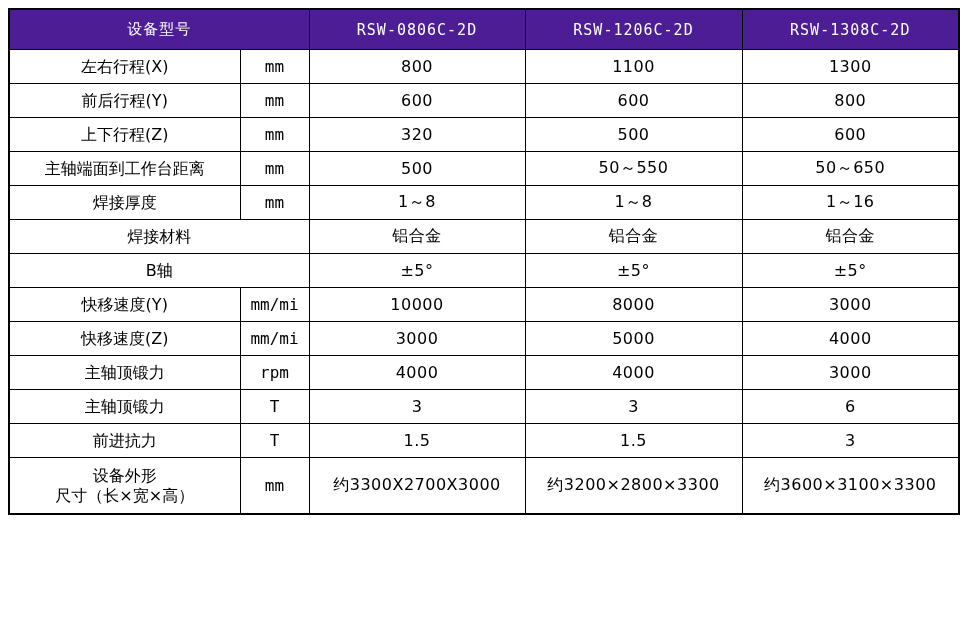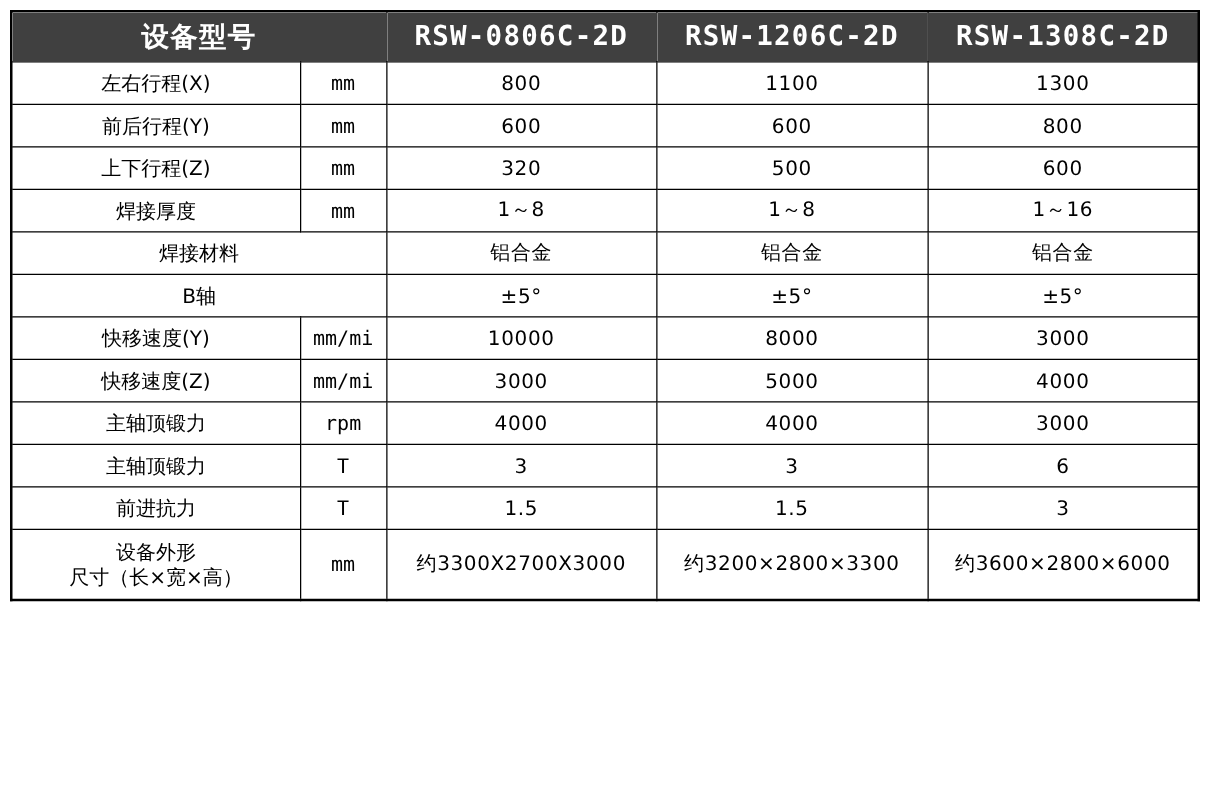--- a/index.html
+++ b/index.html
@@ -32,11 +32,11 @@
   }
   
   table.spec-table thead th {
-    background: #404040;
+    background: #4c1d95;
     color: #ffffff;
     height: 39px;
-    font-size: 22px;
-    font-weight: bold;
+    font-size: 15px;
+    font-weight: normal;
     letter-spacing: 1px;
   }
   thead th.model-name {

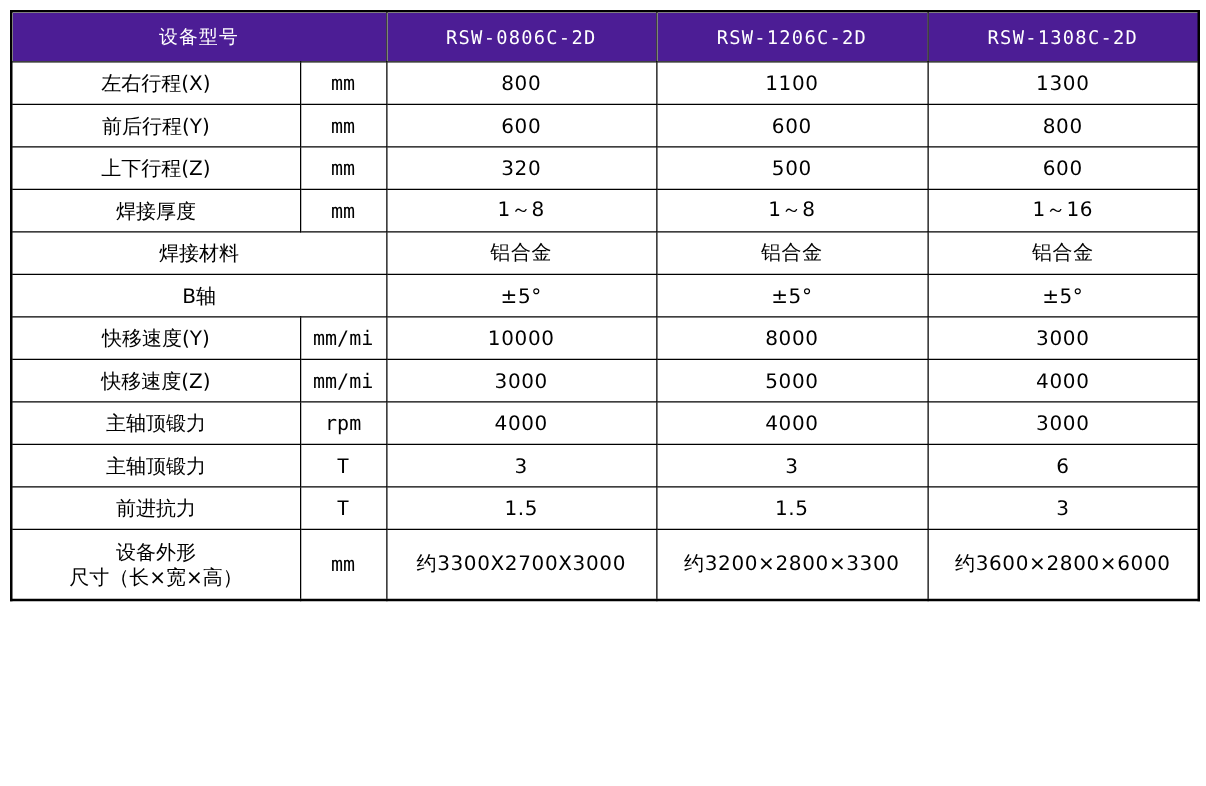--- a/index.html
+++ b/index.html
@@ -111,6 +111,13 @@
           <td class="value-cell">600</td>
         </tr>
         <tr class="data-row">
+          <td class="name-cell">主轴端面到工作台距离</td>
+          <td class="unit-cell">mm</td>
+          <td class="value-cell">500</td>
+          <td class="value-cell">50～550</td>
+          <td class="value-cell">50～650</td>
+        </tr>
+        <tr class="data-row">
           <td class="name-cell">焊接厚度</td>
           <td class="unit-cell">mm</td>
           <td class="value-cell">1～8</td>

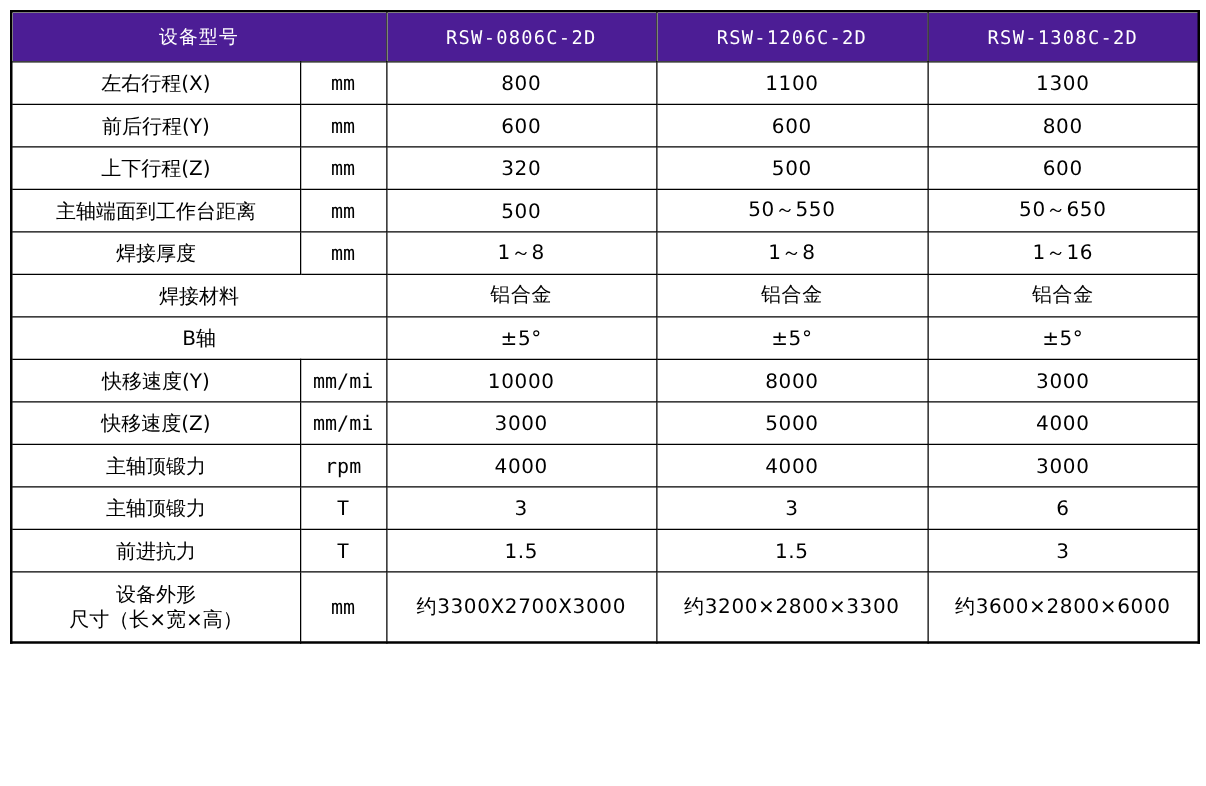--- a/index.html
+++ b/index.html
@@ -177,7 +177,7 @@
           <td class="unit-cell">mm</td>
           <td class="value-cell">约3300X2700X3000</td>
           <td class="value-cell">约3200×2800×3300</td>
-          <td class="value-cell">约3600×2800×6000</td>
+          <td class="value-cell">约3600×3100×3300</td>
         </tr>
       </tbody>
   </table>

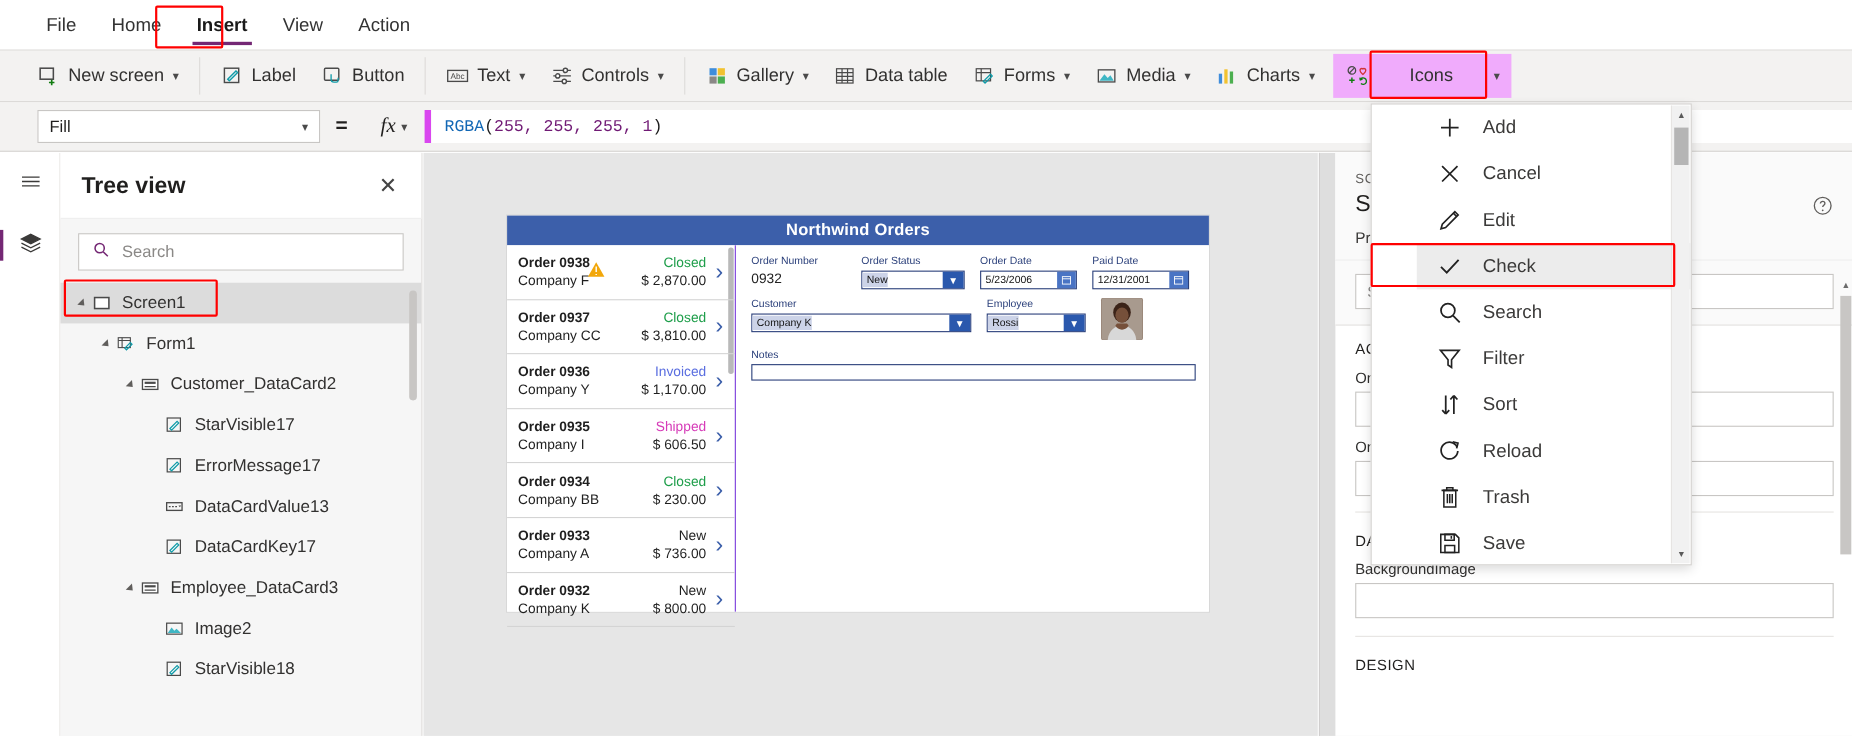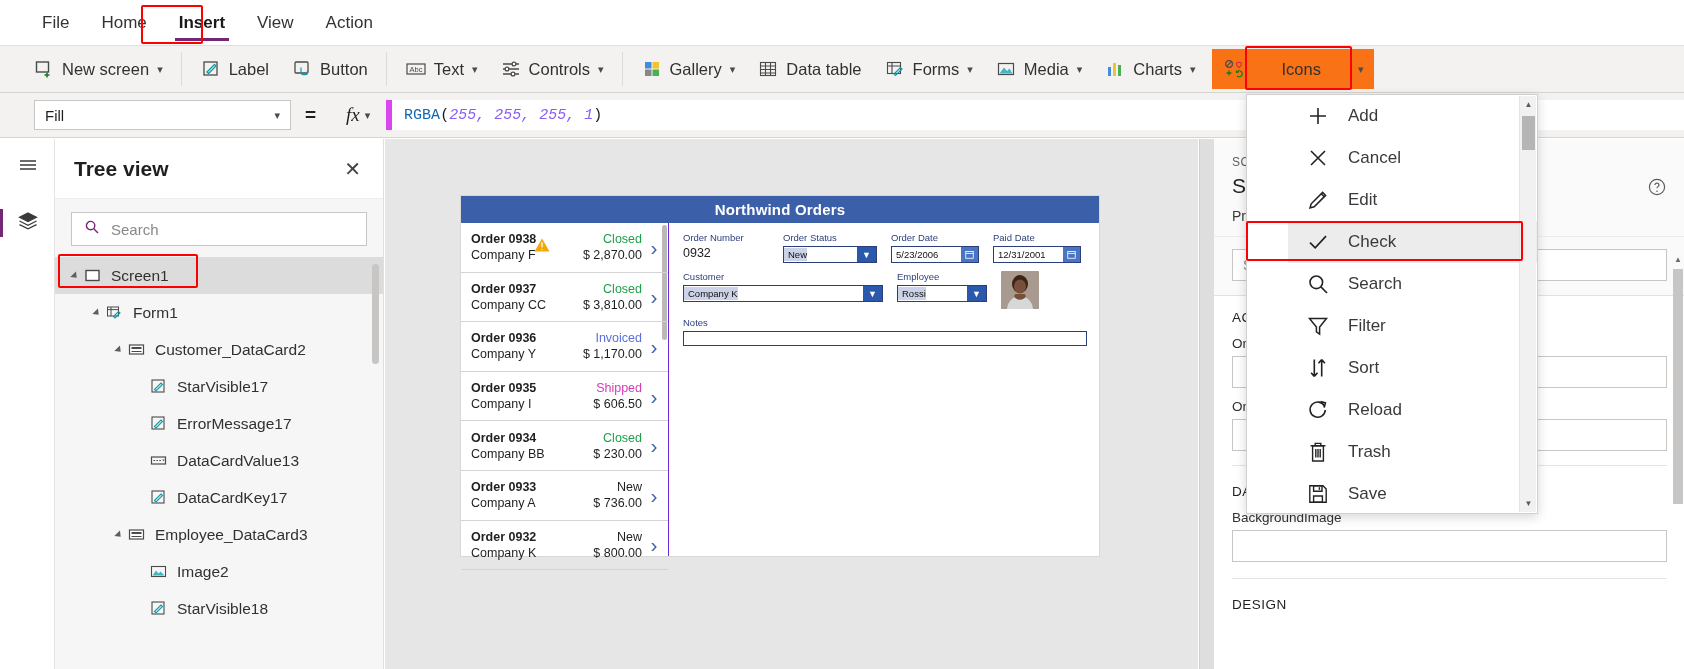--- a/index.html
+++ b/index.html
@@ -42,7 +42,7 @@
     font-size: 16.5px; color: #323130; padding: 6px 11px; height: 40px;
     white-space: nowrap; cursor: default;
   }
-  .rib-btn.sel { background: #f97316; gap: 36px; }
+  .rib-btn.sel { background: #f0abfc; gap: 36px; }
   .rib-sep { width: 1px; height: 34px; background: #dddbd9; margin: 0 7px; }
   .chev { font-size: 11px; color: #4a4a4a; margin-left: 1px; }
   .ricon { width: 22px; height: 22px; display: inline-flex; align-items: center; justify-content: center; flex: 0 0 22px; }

** TASK TO CARRY OUT **
The listing above is to be written out again exactly, with its pictures omitted.

** SOLUTION FOR THIS TASK **
--- a/index.html
+++ b/index.html
@@ -32,11 +32,11 @@
   }
   
   table.spec-table thead th {
-    background: #404040;
+    background: #4c1d95;
     color: #ffffff;
     height: 39px;
-    font-size: 22px;
-    font-weight: bold;
+    font-size: 15px;
+    font-weight: normal;
     letter-spacing: 1px;
   }
   thead th.model-name {

--- a/index.html
+++ b/index.html
@@ -111,6 +111,13 @@
           <td class="value-cell">600</td>
         </tr>
         <tr class="data-row">
+          <td class="name-cell">主轴端面到工作台距离</td>
+          <td class="unit-cell">mm</td>
+          <td class="value-cell">500</td>
+          <td class="value-cell">50～550</td>
+          <td class="value-cell">50～650</td>
+        </tr>
+        <tr class="data-row">
           <td class="name-cell">焊接厚度</td>
           <td class="unit-cell">mm</td>
           <td class="value-cell">1～8</td>

--- a/index.html
+++ b/index.html
@@ -177,7 +177,7 @@
           <td class="unit-cell">mm</td>
           <td class="value-cell">约3300X2700X3000</td>
           <td class="value-cell">约3200×2800×3300</td>
-          <td class="value-cell">约3600×2800×6000</td>
+          <td class="value-cell">约3600×3100×3300</td>
         </tr>
       </tbody>
   </table>

--- a/index.html
+++ b/index.html
@@ -42,7 +42,7 @@
     font-size: 16.5px; color: #323130; padding: 6px 11px; height: 40px;
     white-space: nowrap; cursor: default;
   }
-  .rib-btn.sel { background: #f97316; gap: 36px; }
+  .rib-btn.sel { background: #f0abfc; gap: 36px; }
   .rib-sep { width: 1px; height: 34px; background: #dddbd9; margin: 0 7px; }
   .chev { font-size: 11px; color: #4a4a4a; margin-left: 1px; }
   .ricon { width: 22px; height: 22px; display: inline-flex; align-items: center; justify-content: center; flex: 0 0 22px; }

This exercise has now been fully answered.